賃上げのためには生産性を向上させ、取引価格を適正化し、原資となる付加価値をめざすしかない。そのため、宣言のさらなる拡大および実効性の強化が必要。「転嫁円滑化施策パッケージ」の着実な実行と、取引適正化に向けた5つの取り組みの力強い推進を要請する。日商は好事例を共有し、引き続き、官民あげて宣言企業の増加と宣言に心を入れていく運動を展開する。
 
芳野日本労働組合総連合会会長
連合は2022春季生活闘争方針で、賃上げできる環境を整えることが重要であり、そのための重要な柱の一つが、パートナーシップ構築宣言の拡大と実効性の強化であることを明確に打ち出しており、労働組合の立場からも、各企業に宣言を働きかける。
宣言企業数は約6,000社となっているが、大企業の宣言数は1割程度であり、拡大にむけてさらなる政府としての働きかけを要請する。また、昨年夏から原油や輸入品価格が上昇している一方、取引価格に十分反映できていないという声も職場から上がっている。2021年9月の「価格交渉促進月間」の実施結果から、価格交渉や転嫁の現状は必ずしも満足いくものになっていない。今後は宣言内容を取引現場で確実に実行できるよう実効性を高める工夫が必要である。中小企業は、今後の取引への影響を懸念して行政機関に駆け込むことにためらいがあると想定される。調査結果や事例の公表など公正取引の判断基準の明確化、匿名での相談などを通じ、社会的雰囲気を醸成していくことが重要である。「パートナーシップによる価値創造のための転嫁円滑化の取り組み」についても実効性があがるよう具体的に進めてほしい。

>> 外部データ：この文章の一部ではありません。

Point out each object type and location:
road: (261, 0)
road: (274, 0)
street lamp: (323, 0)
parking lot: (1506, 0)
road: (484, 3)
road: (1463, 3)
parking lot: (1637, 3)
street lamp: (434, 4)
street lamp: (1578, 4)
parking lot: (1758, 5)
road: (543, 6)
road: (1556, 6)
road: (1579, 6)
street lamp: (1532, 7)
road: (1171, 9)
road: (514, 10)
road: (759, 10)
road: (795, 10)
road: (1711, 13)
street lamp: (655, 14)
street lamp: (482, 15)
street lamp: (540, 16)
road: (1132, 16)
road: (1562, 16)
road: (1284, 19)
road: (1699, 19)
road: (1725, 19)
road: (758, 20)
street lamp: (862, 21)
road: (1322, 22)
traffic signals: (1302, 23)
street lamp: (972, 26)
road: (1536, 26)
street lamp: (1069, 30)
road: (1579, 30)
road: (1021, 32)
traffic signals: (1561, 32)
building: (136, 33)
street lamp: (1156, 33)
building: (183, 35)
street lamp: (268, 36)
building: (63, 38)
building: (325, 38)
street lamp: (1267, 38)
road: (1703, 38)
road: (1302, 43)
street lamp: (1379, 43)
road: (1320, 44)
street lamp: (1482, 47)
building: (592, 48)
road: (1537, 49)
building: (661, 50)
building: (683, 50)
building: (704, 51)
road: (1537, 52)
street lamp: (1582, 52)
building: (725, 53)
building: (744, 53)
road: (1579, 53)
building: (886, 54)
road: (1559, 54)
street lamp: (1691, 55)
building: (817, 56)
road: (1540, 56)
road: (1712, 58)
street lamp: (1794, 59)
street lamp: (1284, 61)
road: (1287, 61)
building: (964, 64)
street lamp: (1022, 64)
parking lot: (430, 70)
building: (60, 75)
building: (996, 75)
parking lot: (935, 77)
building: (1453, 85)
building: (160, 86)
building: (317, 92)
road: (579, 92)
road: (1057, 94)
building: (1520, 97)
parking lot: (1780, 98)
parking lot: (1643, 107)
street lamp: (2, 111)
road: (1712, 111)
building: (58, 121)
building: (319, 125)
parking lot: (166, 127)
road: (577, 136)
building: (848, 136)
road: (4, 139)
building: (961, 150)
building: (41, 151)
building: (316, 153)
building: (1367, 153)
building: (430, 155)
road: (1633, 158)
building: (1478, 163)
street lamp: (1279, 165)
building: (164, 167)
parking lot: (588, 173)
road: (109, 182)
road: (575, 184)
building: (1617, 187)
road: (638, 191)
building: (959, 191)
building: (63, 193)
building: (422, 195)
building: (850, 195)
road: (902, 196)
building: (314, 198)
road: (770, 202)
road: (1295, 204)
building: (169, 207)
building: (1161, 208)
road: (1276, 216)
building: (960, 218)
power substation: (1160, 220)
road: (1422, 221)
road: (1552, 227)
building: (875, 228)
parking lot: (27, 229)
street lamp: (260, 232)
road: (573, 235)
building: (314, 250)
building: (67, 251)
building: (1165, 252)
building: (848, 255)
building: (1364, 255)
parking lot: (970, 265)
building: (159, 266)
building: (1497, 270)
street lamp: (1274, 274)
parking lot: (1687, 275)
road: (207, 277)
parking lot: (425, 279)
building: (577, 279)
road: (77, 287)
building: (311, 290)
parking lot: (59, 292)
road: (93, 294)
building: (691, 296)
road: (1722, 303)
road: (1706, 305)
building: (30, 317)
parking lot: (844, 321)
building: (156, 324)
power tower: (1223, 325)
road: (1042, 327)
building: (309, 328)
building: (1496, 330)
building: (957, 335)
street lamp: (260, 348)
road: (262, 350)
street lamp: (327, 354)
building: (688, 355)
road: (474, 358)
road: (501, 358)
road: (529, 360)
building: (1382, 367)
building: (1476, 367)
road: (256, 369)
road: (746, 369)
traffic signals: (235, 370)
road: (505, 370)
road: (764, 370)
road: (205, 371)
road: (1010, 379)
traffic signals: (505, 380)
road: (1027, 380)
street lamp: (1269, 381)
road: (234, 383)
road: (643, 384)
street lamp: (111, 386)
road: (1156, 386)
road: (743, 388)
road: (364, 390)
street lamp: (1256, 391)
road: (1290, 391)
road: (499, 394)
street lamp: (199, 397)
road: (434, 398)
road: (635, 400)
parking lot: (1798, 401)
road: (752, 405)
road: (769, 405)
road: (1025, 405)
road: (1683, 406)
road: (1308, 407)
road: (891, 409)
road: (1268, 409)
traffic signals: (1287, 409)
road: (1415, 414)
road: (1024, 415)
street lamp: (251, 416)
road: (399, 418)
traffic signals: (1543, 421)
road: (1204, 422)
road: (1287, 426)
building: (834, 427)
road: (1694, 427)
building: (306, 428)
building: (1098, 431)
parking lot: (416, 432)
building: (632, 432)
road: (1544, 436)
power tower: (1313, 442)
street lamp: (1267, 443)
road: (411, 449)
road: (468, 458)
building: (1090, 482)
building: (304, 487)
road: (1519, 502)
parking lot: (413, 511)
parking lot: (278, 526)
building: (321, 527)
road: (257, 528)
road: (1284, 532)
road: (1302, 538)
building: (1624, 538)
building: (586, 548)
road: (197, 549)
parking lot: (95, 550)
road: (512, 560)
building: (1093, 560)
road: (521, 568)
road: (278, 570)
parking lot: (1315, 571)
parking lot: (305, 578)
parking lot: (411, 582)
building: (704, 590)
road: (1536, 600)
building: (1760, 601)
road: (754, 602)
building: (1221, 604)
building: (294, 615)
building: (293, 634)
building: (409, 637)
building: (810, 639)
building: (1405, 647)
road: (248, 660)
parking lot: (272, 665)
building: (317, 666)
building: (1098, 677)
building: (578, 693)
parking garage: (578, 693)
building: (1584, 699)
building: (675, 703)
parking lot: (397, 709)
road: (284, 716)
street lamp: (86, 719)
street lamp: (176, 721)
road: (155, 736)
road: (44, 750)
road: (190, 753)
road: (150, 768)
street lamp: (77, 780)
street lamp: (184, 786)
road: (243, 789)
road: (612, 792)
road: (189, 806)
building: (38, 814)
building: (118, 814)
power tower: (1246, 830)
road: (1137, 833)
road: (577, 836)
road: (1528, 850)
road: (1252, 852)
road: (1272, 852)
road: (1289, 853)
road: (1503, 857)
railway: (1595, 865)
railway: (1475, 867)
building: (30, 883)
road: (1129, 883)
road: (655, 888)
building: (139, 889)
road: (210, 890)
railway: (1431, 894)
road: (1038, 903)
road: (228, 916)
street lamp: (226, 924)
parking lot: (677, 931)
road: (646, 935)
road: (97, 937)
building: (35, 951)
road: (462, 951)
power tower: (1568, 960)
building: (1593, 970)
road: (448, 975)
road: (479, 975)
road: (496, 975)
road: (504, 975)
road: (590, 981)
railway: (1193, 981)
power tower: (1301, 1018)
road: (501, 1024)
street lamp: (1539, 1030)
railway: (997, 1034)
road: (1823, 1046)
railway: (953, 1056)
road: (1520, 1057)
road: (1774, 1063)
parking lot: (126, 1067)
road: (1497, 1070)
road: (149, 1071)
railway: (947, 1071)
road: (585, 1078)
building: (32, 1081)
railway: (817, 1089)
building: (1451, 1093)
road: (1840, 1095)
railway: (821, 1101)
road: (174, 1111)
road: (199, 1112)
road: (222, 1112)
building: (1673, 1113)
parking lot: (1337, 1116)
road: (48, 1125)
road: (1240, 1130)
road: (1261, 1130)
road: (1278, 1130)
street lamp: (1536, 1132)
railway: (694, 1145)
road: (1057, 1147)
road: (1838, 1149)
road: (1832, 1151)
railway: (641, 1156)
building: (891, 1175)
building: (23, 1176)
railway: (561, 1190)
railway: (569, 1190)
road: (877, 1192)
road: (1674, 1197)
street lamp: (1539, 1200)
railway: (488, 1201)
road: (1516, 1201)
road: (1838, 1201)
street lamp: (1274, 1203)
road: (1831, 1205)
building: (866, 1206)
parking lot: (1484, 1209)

連合としても、大企業と中小企業が互いに価値を認め合い共存共栄し、そこで働く者が働きの価値に見合った労働条件を実現できるよう、協力したい。
 
山際内閣府特命担当大臣
大企業と中小企業の取引関係における成長と分配の好循環とは、サプライチェーン全体の付加価値を増大させることと、その生み出された付加価値を大企業と中小企業の双方に適切に分配すること、この2つが車の両輪として機能していくことである。関係閣僚、経団連、日商、連合の皆さまには、成果が発揮されるよう働きかけを行っていただくようお願いする。政府としても、大企業と中小企業の共存共栄に向けて、全力で取り組んでいく。以上の取り組みの成果が、今後の賃上げ、ひいては我が国全体の成長と分配の好循環の実現につながることを期待する。